Written By Rick
Ellis, Sunday, September 14th, 2008
More than a million registered voters in at least a dozen states have
received unsolicited absentee ballots from the McCain campaign. The problem?
Many of them seem to have wrong info on them, which would in many cases
lead to the ballots being thrown out or disallowed by local election officials.
Reports of the ballots began surfacing in Ohio more than a week ago,
and in the case of that state, the problem was relatively straight-forward.
A small note at the top of the ballot is a statement that reads: "I
am a qualified elector and would like to receive an Absentee Ballot
for the November 4, 2008 General Election." Next to the statement
is a small checkbox.
The box is easy to miss, and on Thursday, the Ohio Secretary of State
ordered applications to be rejected if the box was not checked. While
it's not clear how many ballots have been disallowed, Hamilton County
election officials said on Friday they have already invalidated more
than 740 ballots. Ohio State election officials estimate as many as
a million ballots may have been mailed to voters in that state alone.
This is not the first time an absentee ballot such as the one sent
out by McCain campaign officials has surfaced in Ohio. A form almost
identical to the McCain application was used by Ohio Republicans during
registration for a 2007 special election. State election officials said
that no complaints were lodged at that time about the ballots.
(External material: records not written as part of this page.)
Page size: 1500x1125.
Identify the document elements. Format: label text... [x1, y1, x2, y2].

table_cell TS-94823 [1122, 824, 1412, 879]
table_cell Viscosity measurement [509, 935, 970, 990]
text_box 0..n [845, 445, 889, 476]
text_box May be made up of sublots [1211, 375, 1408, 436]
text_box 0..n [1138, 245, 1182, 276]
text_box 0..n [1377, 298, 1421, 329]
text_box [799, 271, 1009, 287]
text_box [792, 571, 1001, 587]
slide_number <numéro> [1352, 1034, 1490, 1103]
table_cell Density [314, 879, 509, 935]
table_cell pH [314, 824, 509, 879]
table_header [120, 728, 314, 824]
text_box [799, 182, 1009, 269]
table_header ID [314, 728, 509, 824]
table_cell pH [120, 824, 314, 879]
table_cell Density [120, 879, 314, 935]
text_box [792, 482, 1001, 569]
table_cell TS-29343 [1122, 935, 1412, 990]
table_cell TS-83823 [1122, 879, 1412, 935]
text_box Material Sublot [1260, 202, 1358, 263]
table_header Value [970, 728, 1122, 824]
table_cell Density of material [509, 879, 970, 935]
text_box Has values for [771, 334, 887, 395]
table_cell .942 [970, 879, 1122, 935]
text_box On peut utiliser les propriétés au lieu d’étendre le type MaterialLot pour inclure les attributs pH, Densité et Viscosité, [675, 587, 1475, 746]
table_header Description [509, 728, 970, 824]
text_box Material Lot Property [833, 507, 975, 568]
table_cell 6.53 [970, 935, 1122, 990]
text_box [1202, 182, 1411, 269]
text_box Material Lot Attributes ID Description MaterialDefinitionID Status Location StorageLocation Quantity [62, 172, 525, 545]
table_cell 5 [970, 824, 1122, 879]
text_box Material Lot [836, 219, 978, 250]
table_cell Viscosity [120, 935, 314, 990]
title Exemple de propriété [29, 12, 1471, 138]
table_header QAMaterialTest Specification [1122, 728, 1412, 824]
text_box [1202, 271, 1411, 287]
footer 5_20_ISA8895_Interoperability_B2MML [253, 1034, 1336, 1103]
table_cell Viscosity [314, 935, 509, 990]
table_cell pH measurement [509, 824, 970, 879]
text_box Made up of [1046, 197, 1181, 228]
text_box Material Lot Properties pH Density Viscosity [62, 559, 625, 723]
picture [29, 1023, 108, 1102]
Similiar ballots have reportedly been sent to registered voters in
a number of states. In Wisconsin, Minnesota, Florida, Pennsylvania,
Missouri, and Iowa the ballots seem to target primarily registered Democrats
or voters otherwise identified as possible Obama voters. In many cases,
the ballots appear to have the address of the incorrect election office,
and often an office in the wrong state.
Sending the absentee ballot to the wrong election office would almost
certainly ensure it wouldn't be counted. And in most case, the voter
attempting to cast the ballot would never learn of the problem in time
to vote at their local precinct.
In the battleground state of Missouri, the problem is even more complex.
The McCain campaign has admitted it has sent out the ballots to voters
of both parties.
"It's a convenience factor, a reminder to vote," Jack Jackson, the co-chair
of the Missouri McCain committee told a St. Louis TV station earlier
in the week.
But Missouri has a strict set of guidelines on who can vote absentee.
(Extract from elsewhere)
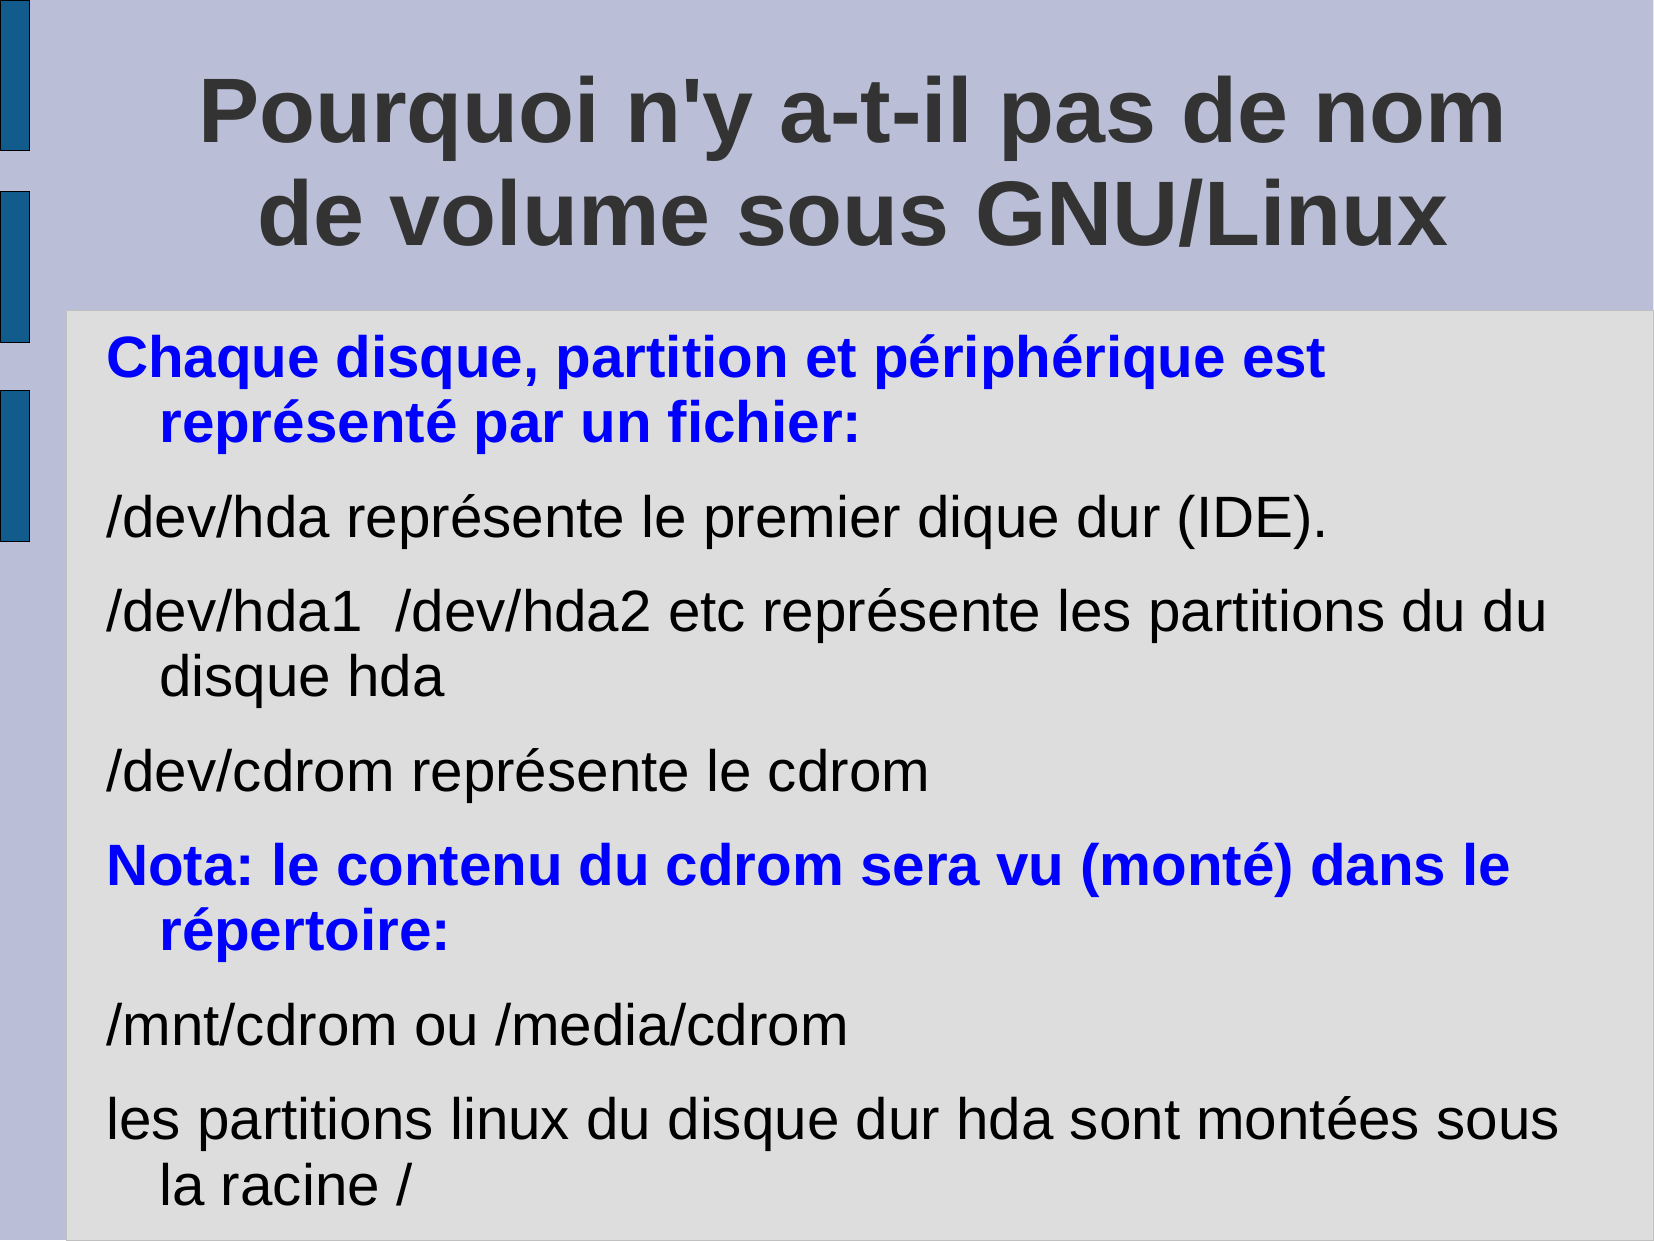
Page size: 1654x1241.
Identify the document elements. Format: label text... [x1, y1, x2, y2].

And convenience is not a valid reason. That leads to a scenerio where
absentee votes could be successfully challenged by Republicans who suspect
that a vote was cast by someone who did not fit the state's mandated
guidelines.
On Friday, Ryan Hobart, the Spokesperson for the Missouri Secretary
of State's office issued the following statement:
"Voters need to read the fine print on mailers like this because there
are specific requirements for absentee voting in Missouri."
"Currently, to vote absentee, voters are required to have an excuse,
like being out of town on Election Day. If they falsely make such a
claim, they could be prosecuted with a felony and lose their right to
vote."
Voters in Michigan, Colorado, Iowa, Nevada and several other states
have reported receiving automated phone calls from the McCain Campaign,
asking for permission to send an absentee ballot. Several voters in
Colorado have complained they were then sent ballots with the return
address of an Ohio Election Board, and similiar reports from other states
have complained the ballot had the incorrect return address or some
other mistake which would disallow the ballot.
At the same time reports of the incorrect or misleading ballots are
surfacing, Republicans in several of the same states are leading moves
to challenge voters who have registered by mail and/or voted with an
absentee ballot.
In Wisconsin, the Attorney General J.B. Van Hollen, a Republican, filed
the lawsuit last Monday in to get ineligible voters off the rolls. It
called for a court order mandating the Government Accountability Board
to cross-check voters who have registered since Jan. 1, 2006, when federal
Help America Vote Act legislation required that states implement a voter
database to cross-check voter registrations with Department of Transportation,
criminal and death records.
A spokesperson for the Obama campaign said on Sunday the campaign was
aware of the compaints and was collecting examples of the ballots. They
plan to issue an official response "soon."